◆ Work instruction ◆
The response has to reproduce all entries exactly while excluding their pictures.

[Relative pose estimation data]
-*-
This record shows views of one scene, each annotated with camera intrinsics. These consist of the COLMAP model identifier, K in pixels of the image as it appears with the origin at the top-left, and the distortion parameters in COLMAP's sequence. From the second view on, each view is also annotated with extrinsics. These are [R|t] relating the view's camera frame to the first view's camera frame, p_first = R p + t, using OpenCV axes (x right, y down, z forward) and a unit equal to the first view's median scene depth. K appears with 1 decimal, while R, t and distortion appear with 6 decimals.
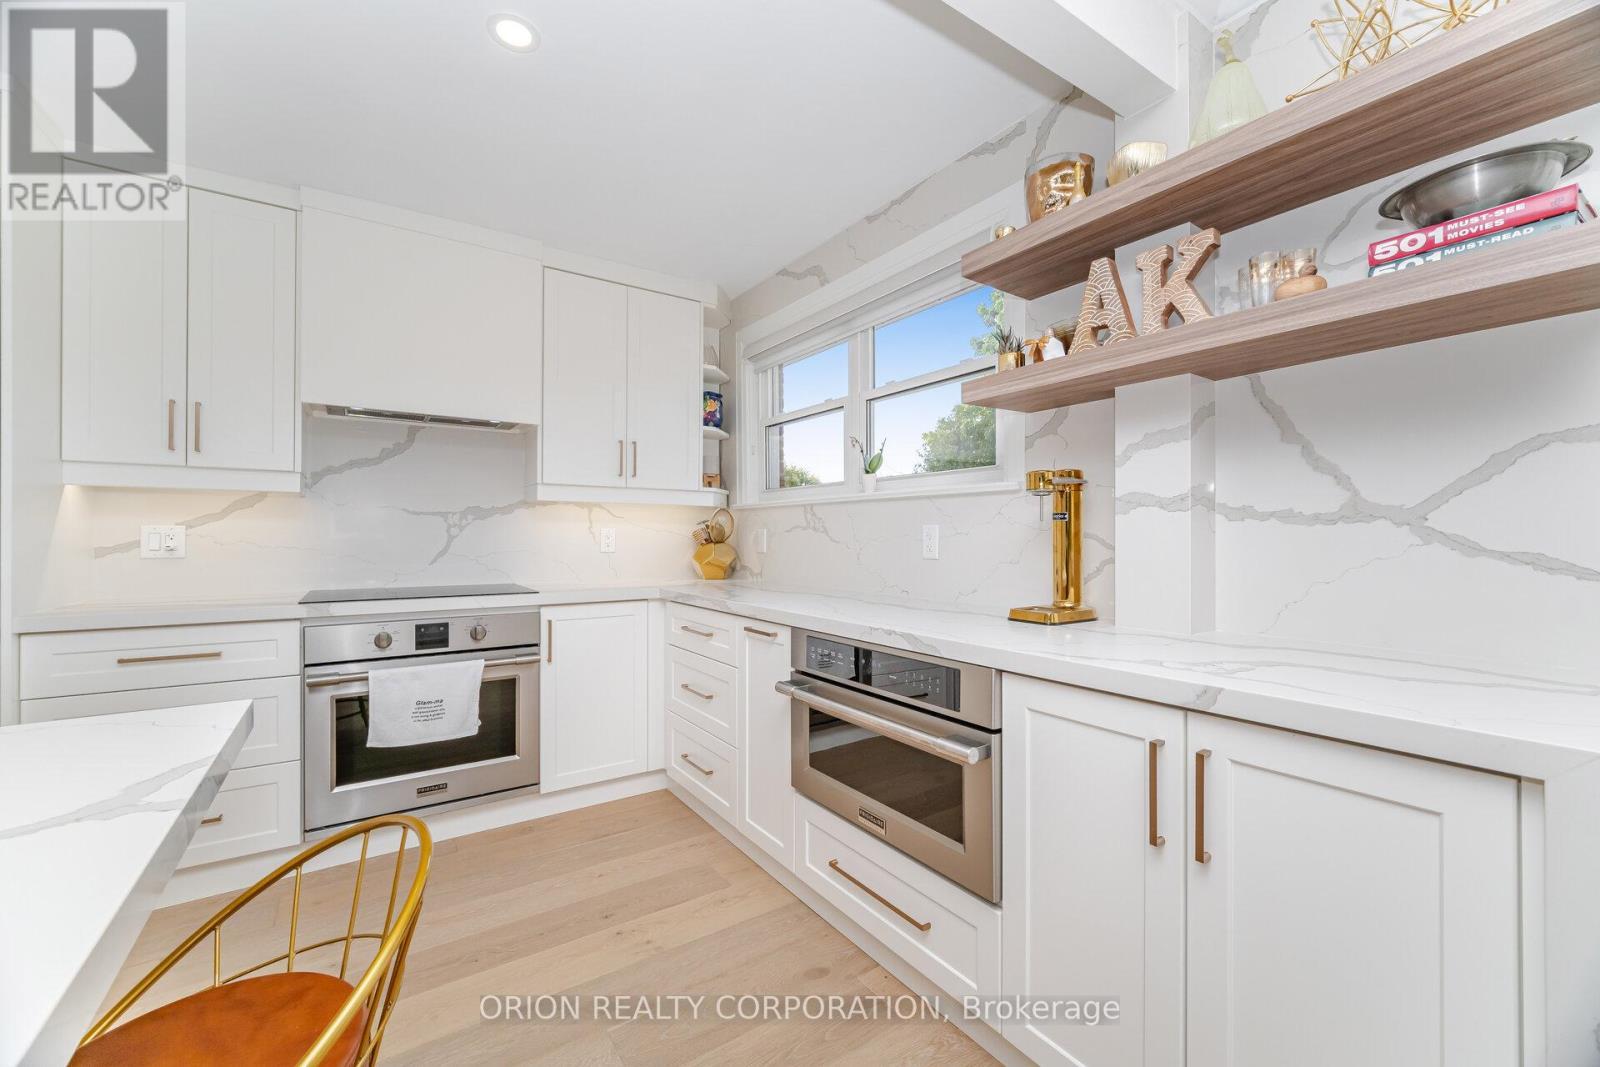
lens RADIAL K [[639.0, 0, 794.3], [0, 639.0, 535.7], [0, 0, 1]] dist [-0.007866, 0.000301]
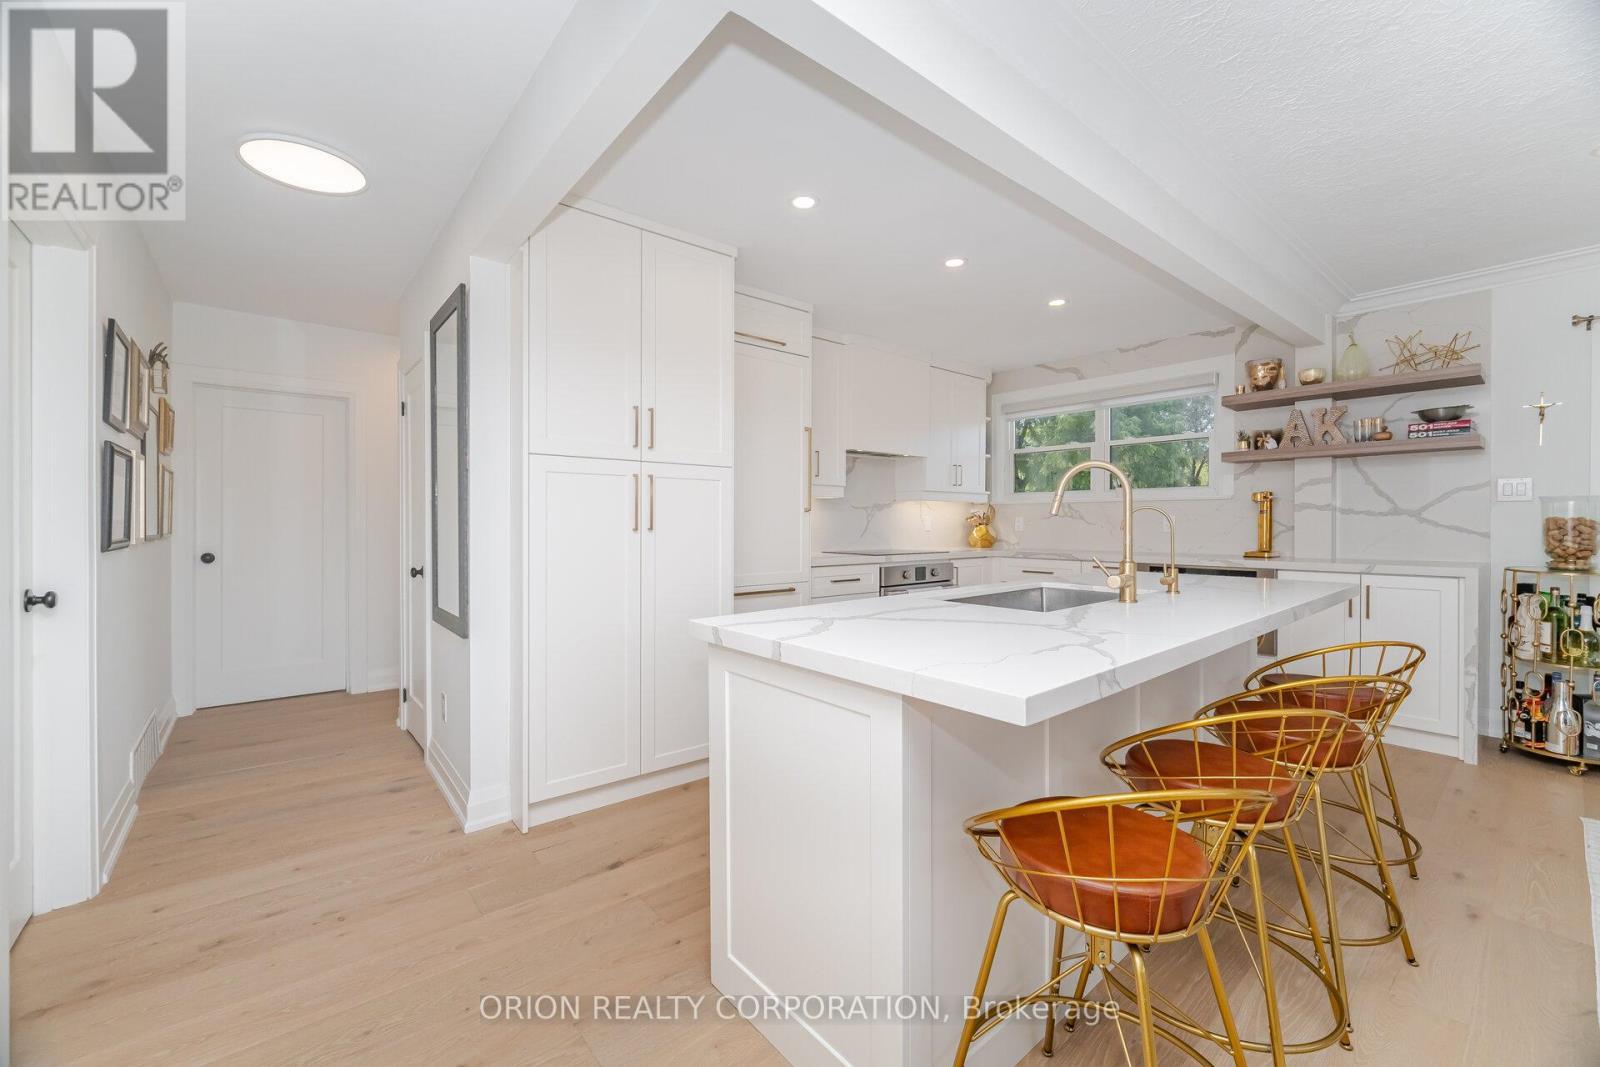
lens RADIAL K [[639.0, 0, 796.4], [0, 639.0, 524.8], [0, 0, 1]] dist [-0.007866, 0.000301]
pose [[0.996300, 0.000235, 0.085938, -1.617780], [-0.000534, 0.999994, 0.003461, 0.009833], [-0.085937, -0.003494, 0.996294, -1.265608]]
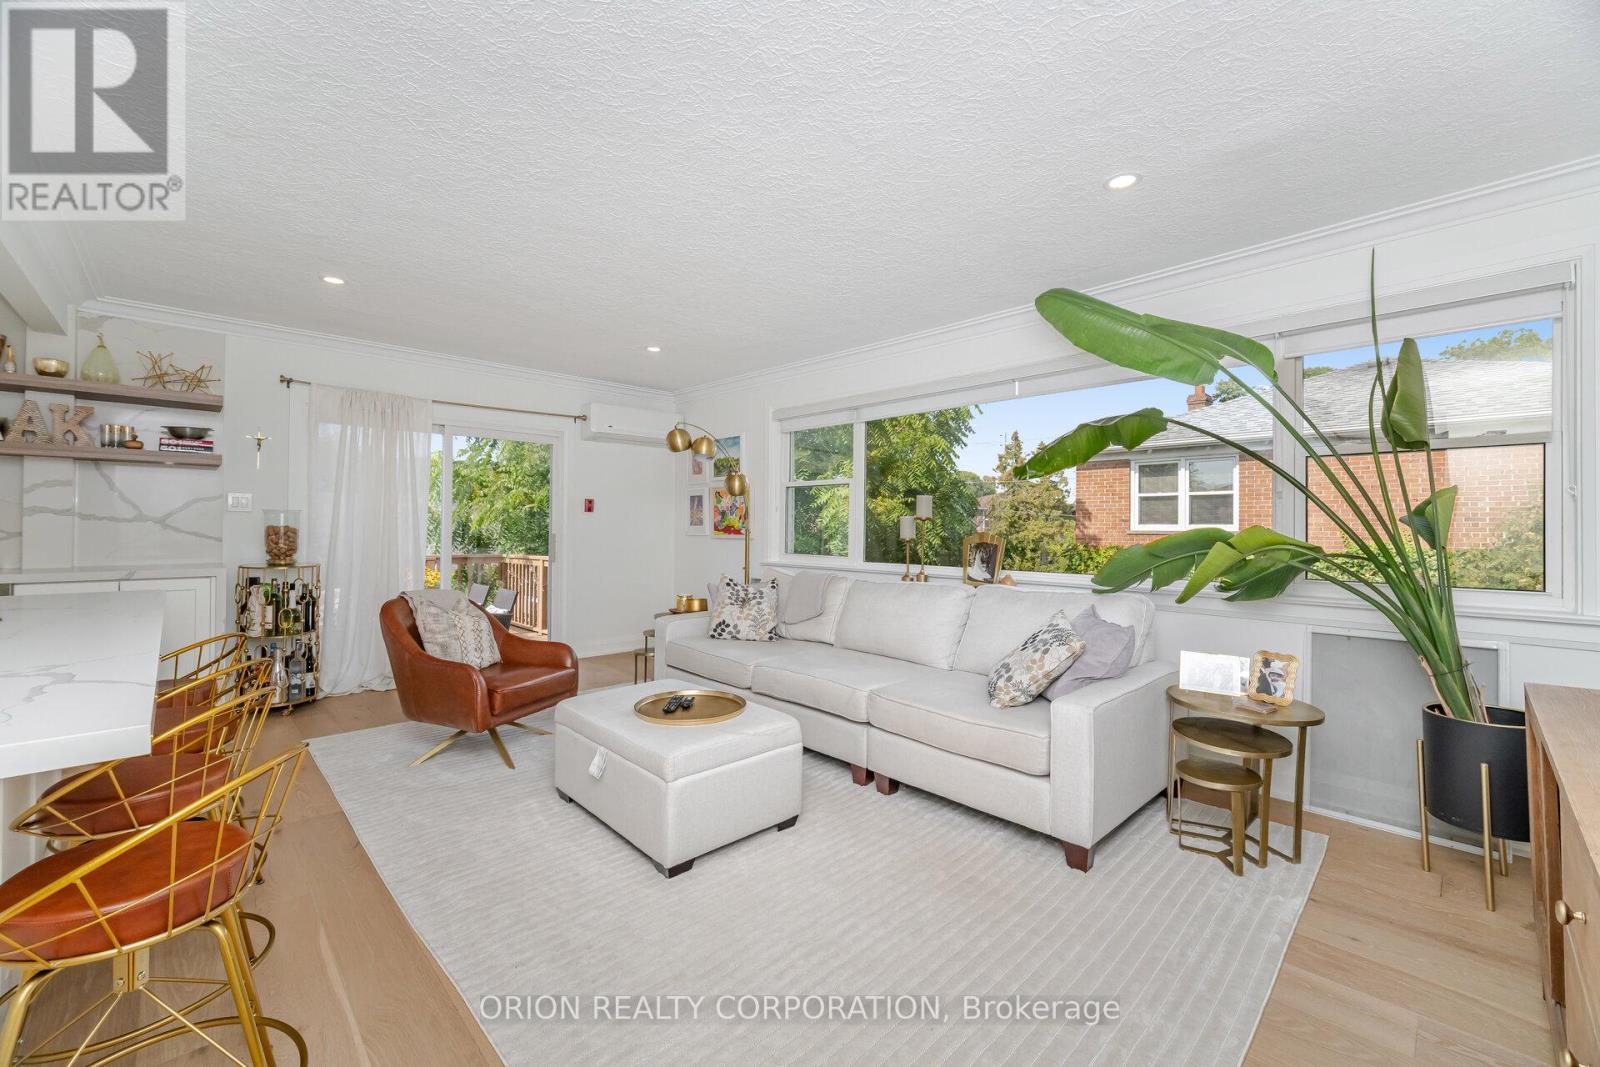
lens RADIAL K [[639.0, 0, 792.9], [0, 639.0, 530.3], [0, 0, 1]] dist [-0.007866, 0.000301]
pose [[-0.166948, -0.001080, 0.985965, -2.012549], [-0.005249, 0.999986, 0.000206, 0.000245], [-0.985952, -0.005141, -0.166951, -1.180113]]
-*-
◆ Output ◆
This record shows views of one scene, each annotated with camera intrinsics. These consist of the COLMAP model identifier, K in pixels of the image as it appears with the origin at the top-left, and the distortion parameters in COLMAP's sequence. From the second view on, each view is also annotated with extrinsics. These are [R|t] relating the view's camera frame to the first view's camera frame, p_first = R p + t, using OpenCV axes (x right, y down, z forward) and a unit equal to the first view's median scene depth. K appears with 1 decimal, while R, t and distortion appear with 6 decimals.
lens RADIAL K [[639.0, 0, 794.3], [0, 639.0, 535.7], [0, 0, 1]] dist [-0.007866, 0.000301]
lens RADIAL K [[639.0, 0, 796.4], [0, 639.0, 524.8], [0, 0, 1]] dist [-0.007866, 0.000301]
pose [[0.996300, 0.000235, 0.085938, -1.617780], [-0.000534, 0.999994, 0.003461, 0.009833], [-0.085937, -0.003494, 0.996294, -1.265608]]
lens RADIAL K [[639.0, 0, 792.9], [0, 639.0, 530.3], [0, 0, 1]] dist [-0.007866, 0.000301]
pose [[-0.166948, -0.001080, 0.985965, -2.012549], [-0.005249, 0.999986, 0.000206, 0.000245], [-0.985952, -0.005141, -0.166951, -1.180113]]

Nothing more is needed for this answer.